The mass extinction that took out the dinosaurs was already well underway by the time a six-mile asteroid slammed into Mexico’s Yucatán Peninsula 65 million years ago, it appears.
New University of Washington research indicates that life on the sea floor was already dying, thanks to volcanic eruptions on India’s Deccan Plateau that warmed the planet and killed life on the ocean floor.
“The eruptions started 300,000 to 200,000 years before the impact, and they may have lasted 100,000 years,” says doctoral student Thomas Tobin.
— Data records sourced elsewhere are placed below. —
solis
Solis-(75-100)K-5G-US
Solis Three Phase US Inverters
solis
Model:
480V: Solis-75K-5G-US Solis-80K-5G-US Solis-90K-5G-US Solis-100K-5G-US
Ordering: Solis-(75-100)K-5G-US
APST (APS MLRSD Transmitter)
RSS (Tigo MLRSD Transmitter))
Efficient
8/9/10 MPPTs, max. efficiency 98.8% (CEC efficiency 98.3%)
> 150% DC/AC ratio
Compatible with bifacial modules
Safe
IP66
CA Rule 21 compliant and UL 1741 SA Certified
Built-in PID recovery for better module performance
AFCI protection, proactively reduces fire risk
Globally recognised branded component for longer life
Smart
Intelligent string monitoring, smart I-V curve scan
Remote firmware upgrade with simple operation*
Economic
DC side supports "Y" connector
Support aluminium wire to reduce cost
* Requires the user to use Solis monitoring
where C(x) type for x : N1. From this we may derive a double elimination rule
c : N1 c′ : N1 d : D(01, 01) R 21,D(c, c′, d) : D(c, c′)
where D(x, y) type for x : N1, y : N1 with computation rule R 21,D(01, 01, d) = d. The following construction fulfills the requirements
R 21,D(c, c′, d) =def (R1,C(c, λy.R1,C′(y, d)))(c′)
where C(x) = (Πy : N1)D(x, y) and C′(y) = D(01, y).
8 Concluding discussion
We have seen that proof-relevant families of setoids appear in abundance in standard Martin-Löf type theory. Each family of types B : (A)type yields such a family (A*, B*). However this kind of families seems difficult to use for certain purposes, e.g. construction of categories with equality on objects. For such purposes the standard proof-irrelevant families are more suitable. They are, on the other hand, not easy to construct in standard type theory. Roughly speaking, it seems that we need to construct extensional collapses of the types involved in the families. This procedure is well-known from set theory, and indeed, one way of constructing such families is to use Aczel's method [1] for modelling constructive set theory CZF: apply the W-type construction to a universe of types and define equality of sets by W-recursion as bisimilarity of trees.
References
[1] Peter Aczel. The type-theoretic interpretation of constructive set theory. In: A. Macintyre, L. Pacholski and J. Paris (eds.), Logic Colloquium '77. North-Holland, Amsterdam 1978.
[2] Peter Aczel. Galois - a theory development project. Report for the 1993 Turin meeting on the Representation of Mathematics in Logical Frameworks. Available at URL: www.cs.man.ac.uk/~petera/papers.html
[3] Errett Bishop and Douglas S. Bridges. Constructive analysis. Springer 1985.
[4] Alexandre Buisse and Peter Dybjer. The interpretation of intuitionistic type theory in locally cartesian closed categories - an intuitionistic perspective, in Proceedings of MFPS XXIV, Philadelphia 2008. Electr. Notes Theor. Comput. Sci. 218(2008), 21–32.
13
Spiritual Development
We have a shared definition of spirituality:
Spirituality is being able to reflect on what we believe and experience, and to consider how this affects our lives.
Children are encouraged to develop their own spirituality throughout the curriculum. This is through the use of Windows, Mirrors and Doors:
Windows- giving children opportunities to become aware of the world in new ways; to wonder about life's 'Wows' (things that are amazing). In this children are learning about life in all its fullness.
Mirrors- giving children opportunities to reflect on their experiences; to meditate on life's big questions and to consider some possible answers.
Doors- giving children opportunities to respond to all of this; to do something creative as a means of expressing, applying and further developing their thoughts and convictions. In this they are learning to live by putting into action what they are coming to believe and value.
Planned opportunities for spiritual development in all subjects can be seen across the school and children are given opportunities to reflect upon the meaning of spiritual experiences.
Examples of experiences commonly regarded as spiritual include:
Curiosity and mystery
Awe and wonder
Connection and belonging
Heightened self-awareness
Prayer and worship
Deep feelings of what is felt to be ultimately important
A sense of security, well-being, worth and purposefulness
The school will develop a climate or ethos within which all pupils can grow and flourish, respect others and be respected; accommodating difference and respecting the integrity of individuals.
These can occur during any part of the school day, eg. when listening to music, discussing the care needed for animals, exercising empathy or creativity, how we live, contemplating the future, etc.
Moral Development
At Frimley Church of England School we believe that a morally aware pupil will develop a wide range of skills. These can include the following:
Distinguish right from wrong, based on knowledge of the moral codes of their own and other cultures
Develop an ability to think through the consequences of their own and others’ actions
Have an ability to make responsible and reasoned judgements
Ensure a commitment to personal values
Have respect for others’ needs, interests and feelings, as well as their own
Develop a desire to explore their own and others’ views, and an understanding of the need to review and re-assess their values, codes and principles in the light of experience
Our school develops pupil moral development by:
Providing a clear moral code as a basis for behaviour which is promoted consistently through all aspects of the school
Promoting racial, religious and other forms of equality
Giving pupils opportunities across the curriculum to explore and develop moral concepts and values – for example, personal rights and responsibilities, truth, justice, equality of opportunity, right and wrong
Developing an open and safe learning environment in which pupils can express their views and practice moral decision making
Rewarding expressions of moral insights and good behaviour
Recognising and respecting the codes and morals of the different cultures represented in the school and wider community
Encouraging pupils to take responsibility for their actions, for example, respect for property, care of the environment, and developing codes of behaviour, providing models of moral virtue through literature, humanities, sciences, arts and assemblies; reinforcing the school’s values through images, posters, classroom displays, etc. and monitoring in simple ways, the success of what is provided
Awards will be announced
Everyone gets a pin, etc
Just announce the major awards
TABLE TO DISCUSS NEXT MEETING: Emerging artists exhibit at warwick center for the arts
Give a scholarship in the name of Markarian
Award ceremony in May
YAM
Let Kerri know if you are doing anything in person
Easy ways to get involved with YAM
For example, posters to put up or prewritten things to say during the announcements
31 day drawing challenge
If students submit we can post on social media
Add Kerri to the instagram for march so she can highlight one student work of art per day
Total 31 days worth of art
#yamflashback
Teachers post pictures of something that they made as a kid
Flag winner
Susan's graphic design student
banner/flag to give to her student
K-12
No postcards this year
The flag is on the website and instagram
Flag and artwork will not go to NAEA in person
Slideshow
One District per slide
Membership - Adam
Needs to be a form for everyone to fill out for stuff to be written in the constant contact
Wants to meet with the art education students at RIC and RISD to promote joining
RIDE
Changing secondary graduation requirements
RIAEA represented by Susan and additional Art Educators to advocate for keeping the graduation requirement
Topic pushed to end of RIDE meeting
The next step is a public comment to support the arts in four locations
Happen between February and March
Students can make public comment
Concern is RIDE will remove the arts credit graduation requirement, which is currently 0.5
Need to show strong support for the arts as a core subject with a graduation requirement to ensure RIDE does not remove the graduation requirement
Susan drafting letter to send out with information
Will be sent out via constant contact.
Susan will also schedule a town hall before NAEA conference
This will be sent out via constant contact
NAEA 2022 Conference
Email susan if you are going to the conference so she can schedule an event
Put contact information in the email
The eruptions would have filled the atmosphere with fine particles, or aerosols, that initially cooled the planet. As time passed, though, they would have spewed out carbon dioxide and other greenhouse gases.
“The aerosols are active on a year to 10-year time scale, while the carbon dioxide has effects on a scale of hundreds to tens of thousands of years,” says Tobin.
During this period, it was primarily life on the ocean floor that died, while the asteroid impact appears to have killed many more free-swimming species.
“The species in the first event are extinct but the groups are all recognizable things you could find around on a beach today,” he said.
The researchers took small surface core samples from rocks and fossils in the Antarctic sediment and used a technique called magnetostratigraphy, employing known changes over time in Earth’s magnetic field to determine when the fossils were deposited.
“I think the evidence we have from this location is indicative of two separate events, and also indicates that warming took place,” says Tobin .
There’s no direct evidence that the first extinction event had any effect on the second, but Tobin believes it will have weakened species, making it harder for them to survive the asteroid impact.
“It seems improbable to me that they are completely independent events,” he says.